I had all of the above coded up and working before I realized I had missed something. In order for all of this junk to work, I need to correctly save the SF location id in the corresponding EE Matrix row. In the case of saving a new row and creating an SF location record for it, I needed a way to get the new location id back from SF after I create a location record and save it into the Matrix row all before the row is sent back to EE. I had built my EE to SF sync on the wrong extension hook. entry_submission_end() does not let me alter the Matrix data in time to catch it before it’s saved to the DB. I could of course go back and hit the DB myself, but that would be a lot of trouble and worth it only if there were not another extension hook I could use. Good thing Brandon saw me coming. matrix_save_field() does just what I need it to do. It gives me the field’s data array AND it lets me alter it before it is processed by Matrix itself. So a couple of little code refactorings and I am up and running!

If you are liking the sound of the CRM module I am talking about and you want to buy a copy from the Solspace store for a project you are working on, I’m sorry; you can’t. Each and every EE / SF project we have done using this CRM module has involved custom coding such as you see above. The process of integrating two systems together through their API’s tends to be sufficiently complex and custom that some level of custom coding is called for each time. So if you think you or your client needs a solution like this, reach out and contact us. Much of the solution is scalable, but at least a little of it has to be custom coded.

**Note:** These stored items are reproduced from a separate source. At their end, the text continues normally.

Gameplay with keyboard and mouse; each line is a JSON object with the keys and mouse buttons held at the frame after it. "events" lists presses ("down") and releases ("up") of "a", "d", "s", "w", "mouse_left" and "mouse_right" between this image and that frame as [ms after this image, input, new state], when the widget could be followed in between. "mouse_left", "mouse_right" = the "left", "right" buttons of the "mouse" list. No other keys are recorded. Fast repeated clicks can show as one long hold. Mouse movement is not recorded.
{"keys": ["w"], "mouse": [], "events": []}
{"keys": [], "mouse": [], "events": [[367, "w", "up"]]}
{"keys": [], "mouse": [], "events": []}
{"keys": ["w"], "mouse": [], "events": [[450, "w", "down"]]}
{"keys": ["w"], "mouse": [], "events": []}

And how do you get me to do it for free? Well I don’t really want the word to get out far and wide, but it’s likely that if you are cool and fun and you can demonstrate that you can remain cool and fun for a long period of time and you have a really funky, difficult, yet still somehow within reach problem to solve, I just may get seduced into helping you out, at least a little bit, for free!